Project Background
This project is similar to the PostgreSQL-Data-Modeling Project and Data Warehouse Project in that the company Sparkify is rapid gowning and need a data system which can support the analytical needs of their staff. The Sparkify team started with PostgreSQL and then moved to Redshift and now wants to use Spark.
The GitHub for this project is located here: Data-Lake-With-AWS
Datasets
As with the PostgreSQL-Data-Modeling Project and Data Warehouse Project there are two primary datasets, the Song Dataset and the Log Dataset
Song Dataset
This is located at s3://udacity-dend/song_data.
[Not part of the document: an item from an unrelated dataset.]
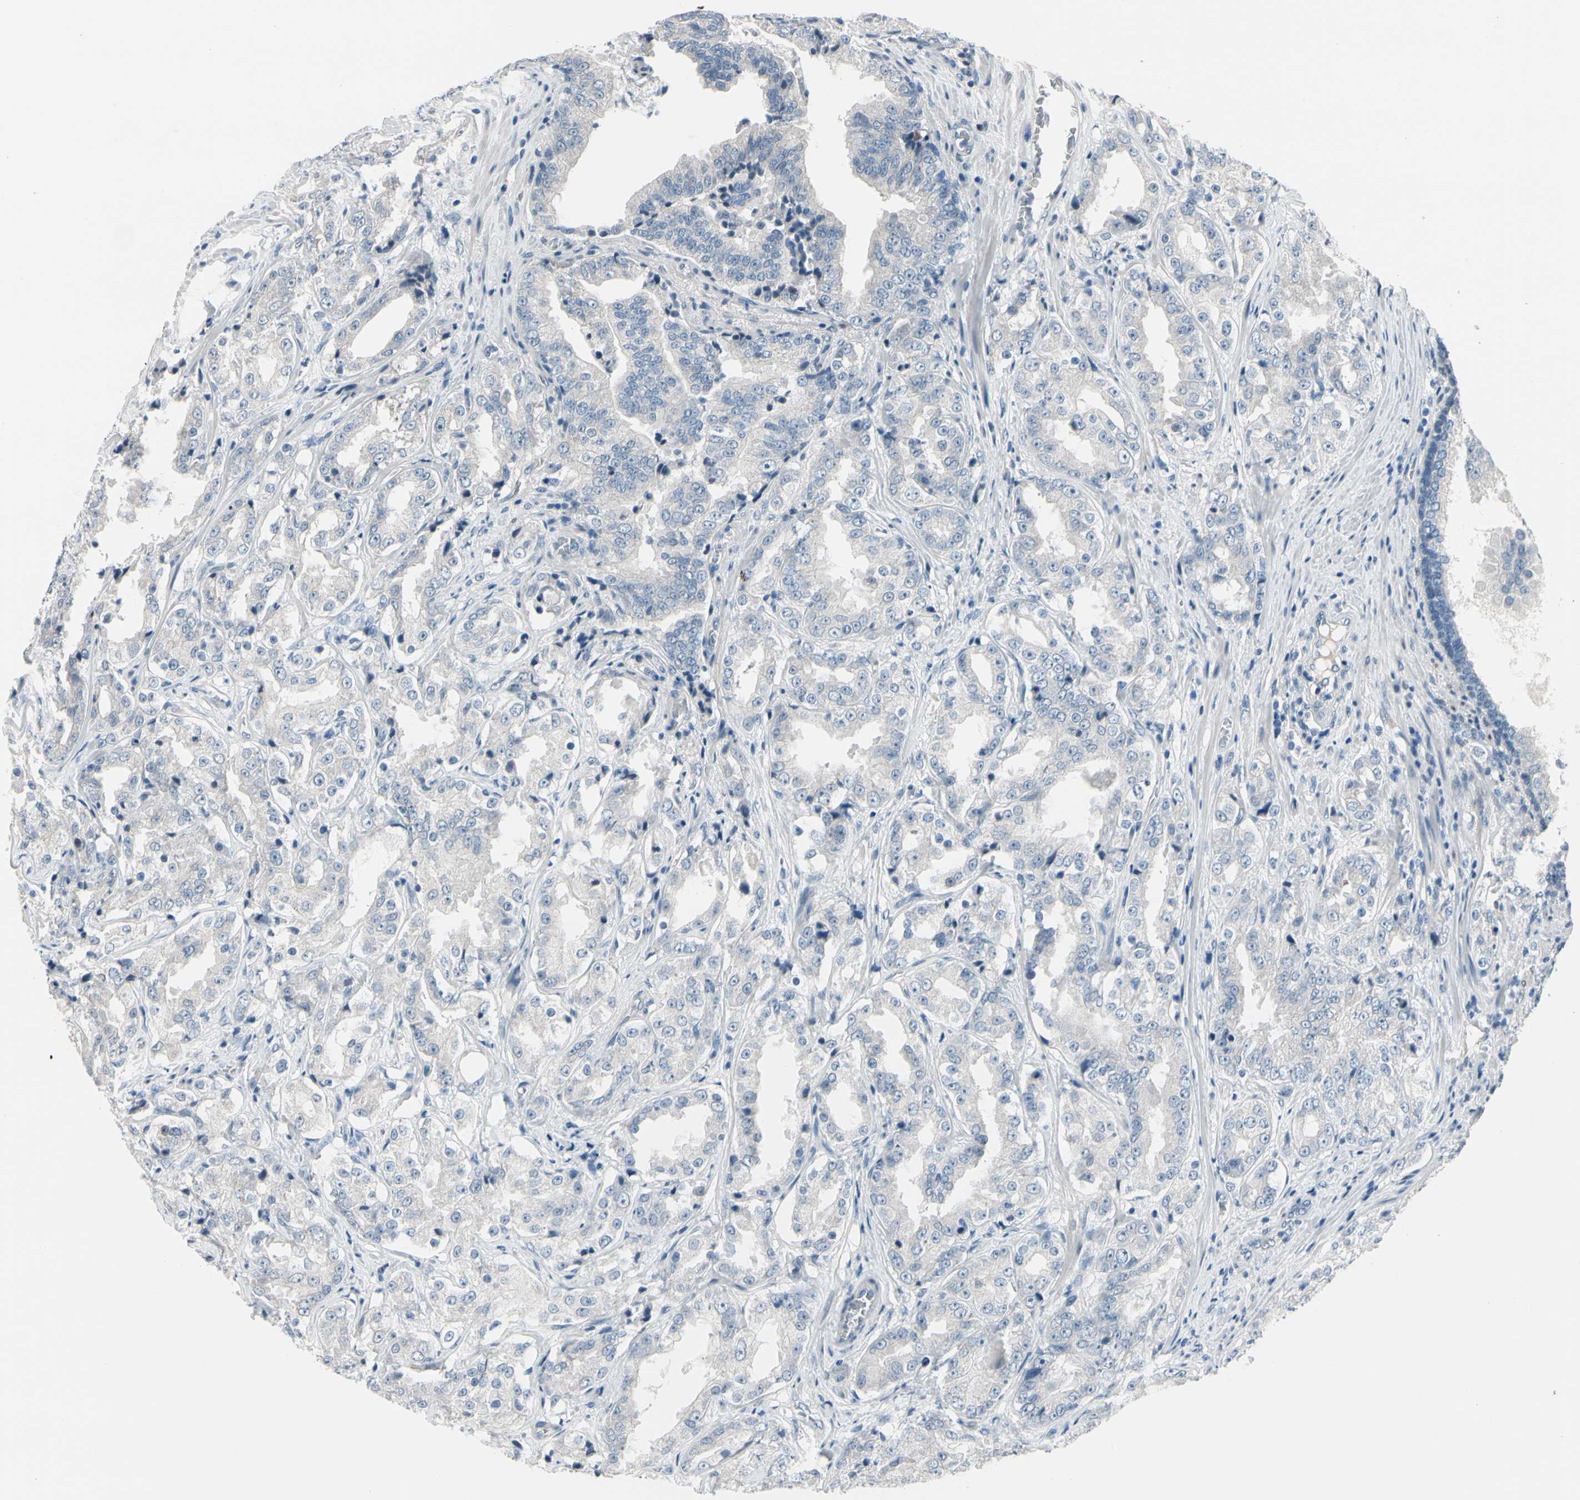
{"staining": {"intensity": "negative", "quantity": "none", "location": "none"}, "tissue": "prostate cancer", "cell_type": "Tumor cells", "image_type": "cancer", "snomed": [{"axis": "morphology", "description": "Adenocarcinoma, High grade"}, {"axis": "topography", "description": "Prostate"}], "caption": "Prostate cancer (high-grade adenocarcinoma) stained for a protein using immunohistochemistry (IHC) displays no positivity tumor cells.", "gene": "PGR", "patient": {"sex": "male", "age": 73}}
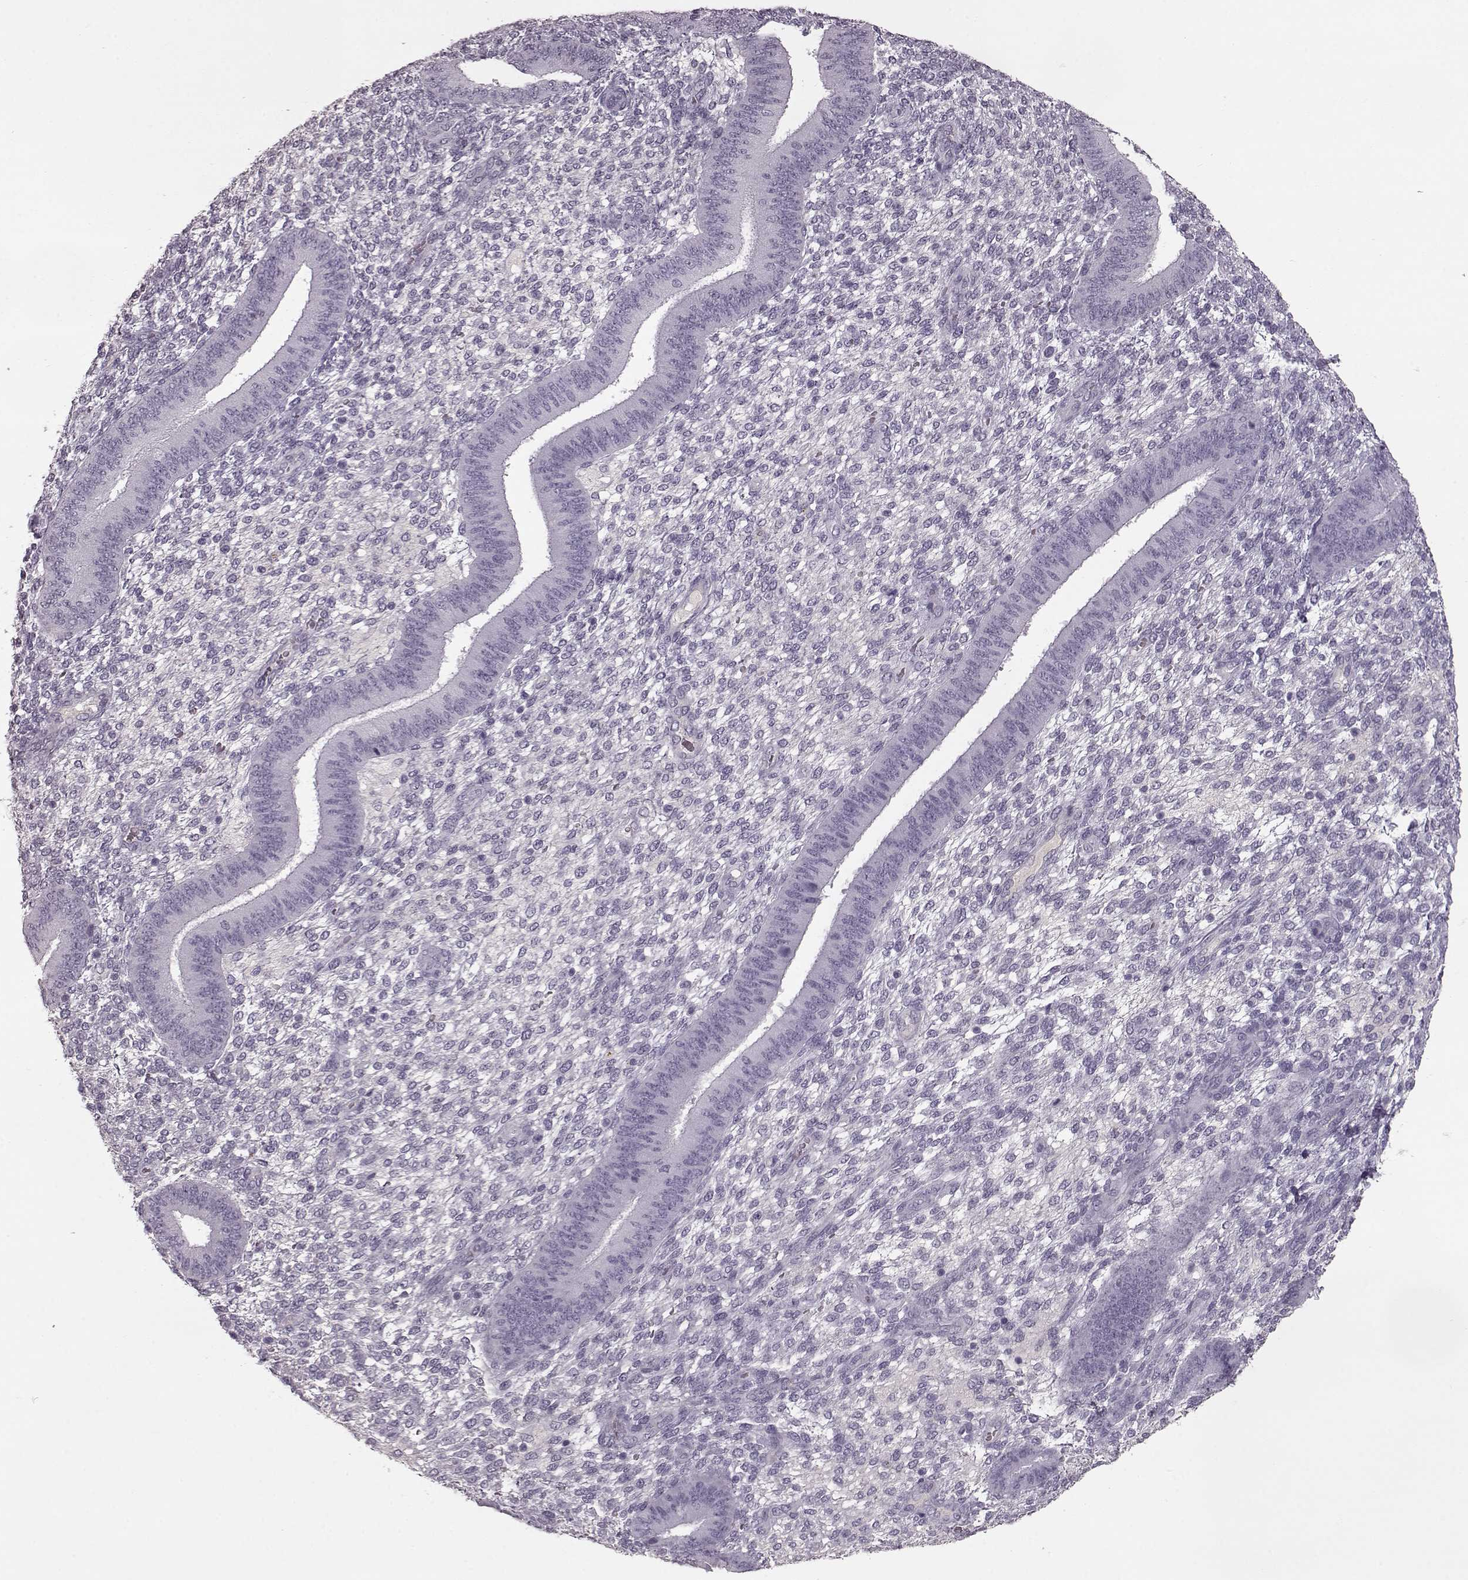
{"staining": {"intensity": "negative", "quantity": "none", "location": "none"}, "tissue": "endometrium", "cell_type": "Cells in endometrial stroma", "image_type": "normal", "snomed": [{"axis": "morphology", "description": "Normal tissue, NOS"}, {"axis": "topography", "description": "Endometrium"}], "caption": "Histopathology image shows no protein staining in cells in endometrial stroma of normal endometrium. (DAB (3,3'-diaminobenzidine) immunohistochemistry (IHC) with hematoxylin counter stain).", "gene": "CCL19", "patient": {"sex": "female", "age": 39}}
A sample of the data is below:
{“num_songs”: 1, “artist_id”: “ARJIE2Y1187B994AB7”, “artist_latitude”: null, “artist_longitude”: null, “artist_location”: “”, “artist_name”: “Line Renaud”, “song_id”: “SOUPIRU12A6D4FA1E1”, “title”: “Der Kleine Dompfaff”, “duration”: 152.92036, “year”: 0}
Log Dataset
This is located at s3://udacity-dend/log_data. A sample of the data is below:
{“artist”:”Pavement”, “auth”:”Logged In”, “firstName”:”Sylvie”, “gender”, “F”, “itemInSession”:0, “lastName”:”Cruz”, “length”:99.16036, “level”:”free”, “location”:”Klamath Falls, OR”, “method”:”PUT”, “page”:”NextSong”, “registration”:”1.541078e+12”, “sessionId”:345, “song”:”Mercy:The Laundromat”, “status”:200, “ts”:1541990258796, “userAgent”:”Mozilla/5.0(Macintosh; Intel Mac OS X 10_9_4…)”, “userId”:10}
Final Database Schema
There are 5 tables in the database. This design focuses on the songplay table which houses the most important information for the analytics team. The fact tables of time, users, songs, and artists help to provide context and additional details for the dimension songplay table.
The use tables are the songplay_fact, time_dim, user_dim, song_dim, and artist_dim tables. These tables are in the
The time table which contains:
Field | Data Type |
---|---|
start_time | int |
hour | int |
day | int |
week | int |
month | int |
year | int |
weekday | int |
The users table which contains:
Field | Data Type |
---|---|
user_id | int |
first_name | varchar |
last_name | varchar |
gender | varchar |
level | varchar |
The songs table which contains:
Field | Data Type |
---|---|
song_id | varchar |
title | varchar |
artist_id | varchar |
artist_name | varchar |
year | int |
duration | float |
The artists table which contains:
Field | Data Type |
---|---|
artist_id | varchar |
name | varchar |
location | varchar |
latitude | varchar |
longitude | varchar |
The songplay table which contains:
Field | Data Type |
---|---|
songplay_id | int |
start_time | int |
user_id | int |
song_id | varchar |
artist_id | varchar |
session_id | int |
location | varchar |
user_agent | varchar |
Lessons Learned/Final Thoughts
Of all the lessons in the nano-degree this was the one I was the most excited for and the one that I was the most let down by. The lesson discussed the high level concepts of Spark but the actual details of working with Spark were limited. In fact most of the time a Spark view was created to work with the data in an SQL like environment. I will say since completing the nano-degree Udacity has added a new section with a focus on setting up Spark clusters on AWS and debugging in Spark. I have not watched these but hopefully they add more value to this portion of the course.
Overall I did not learn much nor was I impressed with this section.